*** Opening SUPPLIED INFORMATION ***
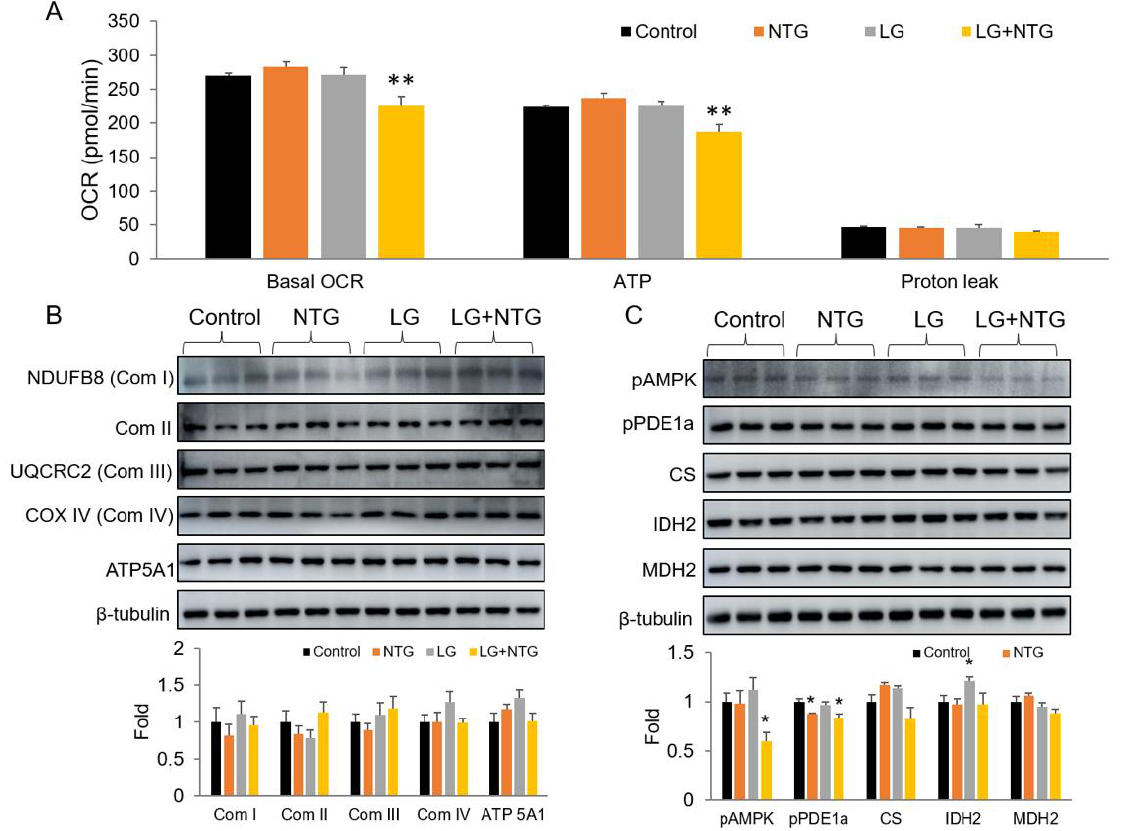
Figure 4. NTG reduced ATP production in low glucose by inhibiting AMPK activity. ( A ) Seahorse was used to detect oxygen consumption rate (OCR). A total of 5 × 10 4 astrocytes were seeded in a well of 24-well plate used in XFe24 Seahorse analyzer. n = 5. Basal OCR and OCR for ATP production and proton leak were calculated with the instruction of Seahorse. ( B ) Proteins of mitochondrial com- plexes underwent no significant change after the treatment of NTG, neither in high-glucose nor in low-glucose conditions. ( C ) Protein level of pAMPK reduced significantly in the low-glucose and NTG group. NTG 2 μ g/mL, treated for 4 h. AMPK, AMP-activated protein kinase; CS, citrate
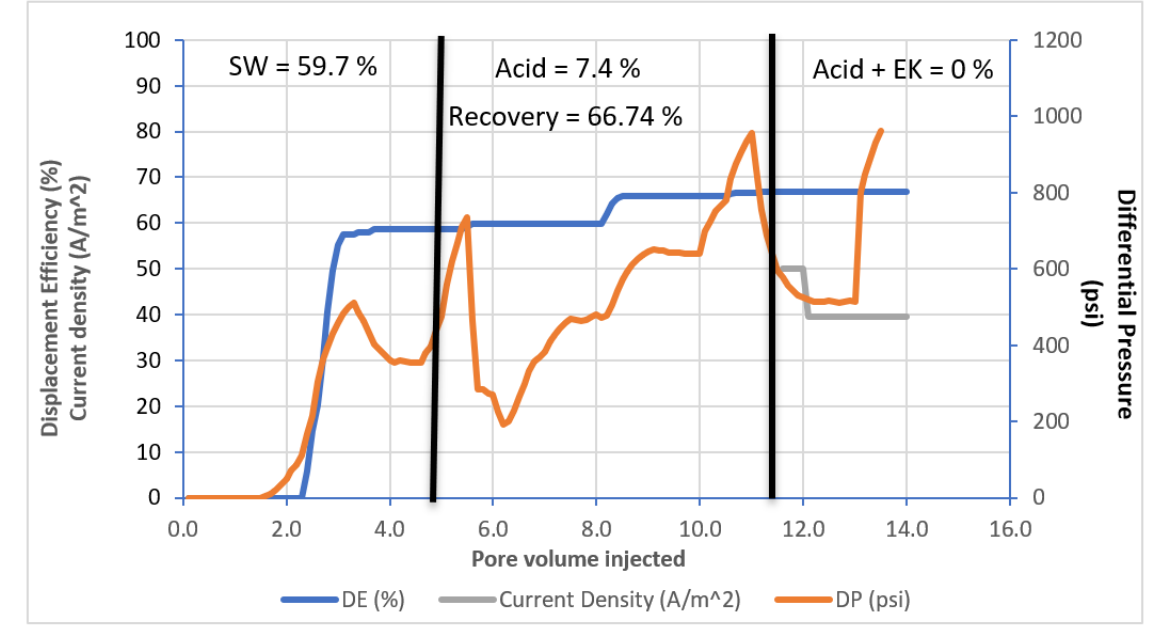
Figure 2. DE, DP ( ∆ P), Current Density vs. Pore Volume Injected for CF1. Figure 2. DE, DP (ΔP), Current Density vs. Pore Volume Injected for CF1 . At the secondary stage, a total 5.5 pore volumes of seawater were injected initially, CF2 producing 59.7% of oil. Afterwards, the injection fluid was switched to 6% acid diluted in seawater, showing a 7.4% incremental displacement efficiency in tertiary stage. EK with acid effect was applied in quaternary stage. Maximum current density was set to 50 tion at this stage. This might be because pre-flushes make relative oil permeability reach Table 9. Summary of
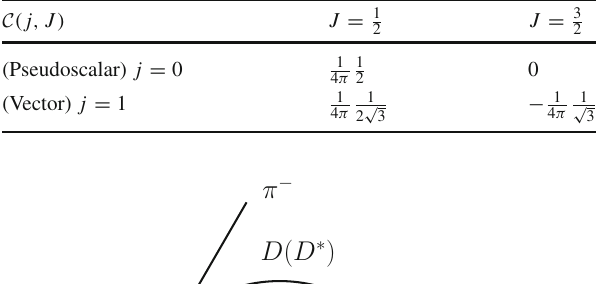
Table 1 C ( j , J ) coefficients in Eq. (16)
*** Closing SUPPLIED INFORMATION ***
**ABOUT THIS EXERCISE**
The answer must be the full listing above, copied exactly, with no pictures in it.

**WRITTEN ANSWER**
Figure 4. NTG reduced ATP production in low glucose by inhibiting AMPK activity. ( A ) Seahorse was used to detect oxygen consumption rate (OCR). A total of 5 × 10 4 astrocytes were seeded in a well of 24-well plate used in XFe24 Seahorse analyzer. n = 5. Basal OCR and OCR for ATP production and proton leak were calculated with the instruction of Seahorse. ( B ) Proteins of mitochondrial com- plexes underwent no significant change after the treatment of NTG, neither in high-glucose nor in low-glucose conditions. ( C ) Protein level of pAMPK reduced significantly in the low-glucose and NTG group. NTG 2 μ g/mL, treated for 4 h. AMPK, AMP-activated protein kinase; CS, citrate
Figure 2. DE, DP ( ∆ P), Current Density vs. Pore Volume Injected for CF1. Figure 2. DE, DP (ΔP), Current Density vs. Pore Volume Injected for CF1 . At the secondary stage, a total 5.5 pore volumes of seawater were injected initially, CF2 producing 59.7% of oil. Afterwards, the injection fluid was switched to 6% acid diluted in seawater, showing a 7.4% incremental displacement efficiency in tertiary stage. EK with acid effect was applied in quaternary stage. Maximum current density was set to 50 tion at this stage. This might be because pre-flushes make relative oil permeability reach Table 9. Summary of
Table 1 C ( j , J ) coefficients in Eq. (16)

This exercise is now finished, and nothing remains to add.